Work request = Copy out the following lines word for word, and leave the pictures out of your answer.

Stored data:
|---|

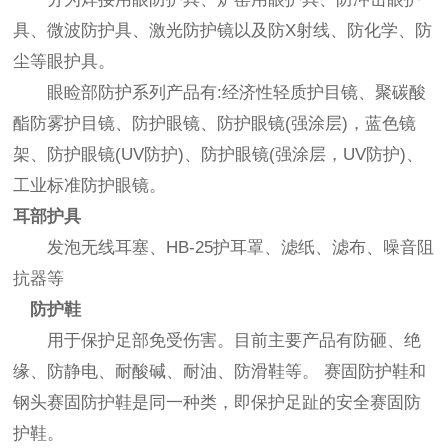
具、微波防护具、激光防护镜以及防X射线、防化学、防
尘等眼护具。
眼睑部防护系列产品有:经济性轻质护目镜、聚碳酸
酯防雾护目镜、防护眼镜、防护眼镜(强涂层)，蓝色镜
架、防护眼镜(UV防护)、防护眼镜(强涂层，UV防护)、
工业标准防护眼镜。
耳部护具
发泡无线耳塞、HB-25护耳罩、滤纸、滤布、噪音阻
抗器等
防护鞋
用于保护足部免受伤害。目前主要产品有防砸、绝
缘、防静电、耐酸碱、耐油、防滑鞋等。 赛固防护鞋和
钢头赛固防护鞋是同一种类，即保护足趾的安全赛固防
护鞋。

|---|

Task output =
具、微波防护具、激光防护镜以及防X射线、防化学、防
尘等眼护具。
眼睑部防护系列产品有:经济性轻质护目镜、聚碳酸
酯防雾护目镜、防护眼镜、防护眼镜(强涂层)，蓝色镜
架、防护眼镜(UV防护)、防护眼镜(强涂层，UV防护)、
工业标准防护眼镜。
耳部护具
发泡无线耳塞、HB-25护耳罩、滤纸、滤布、噪音阻
抗器等
防护鞋
用于保护足部免受伤害。目前主要产品有防砸、绝
缘、防静电、耐酸碱、耐油、防滑鞋等。 赛固防护鞋和
钢头赛固防护鞋是同一种类，即保护足趾的安全赛固防
护鞋。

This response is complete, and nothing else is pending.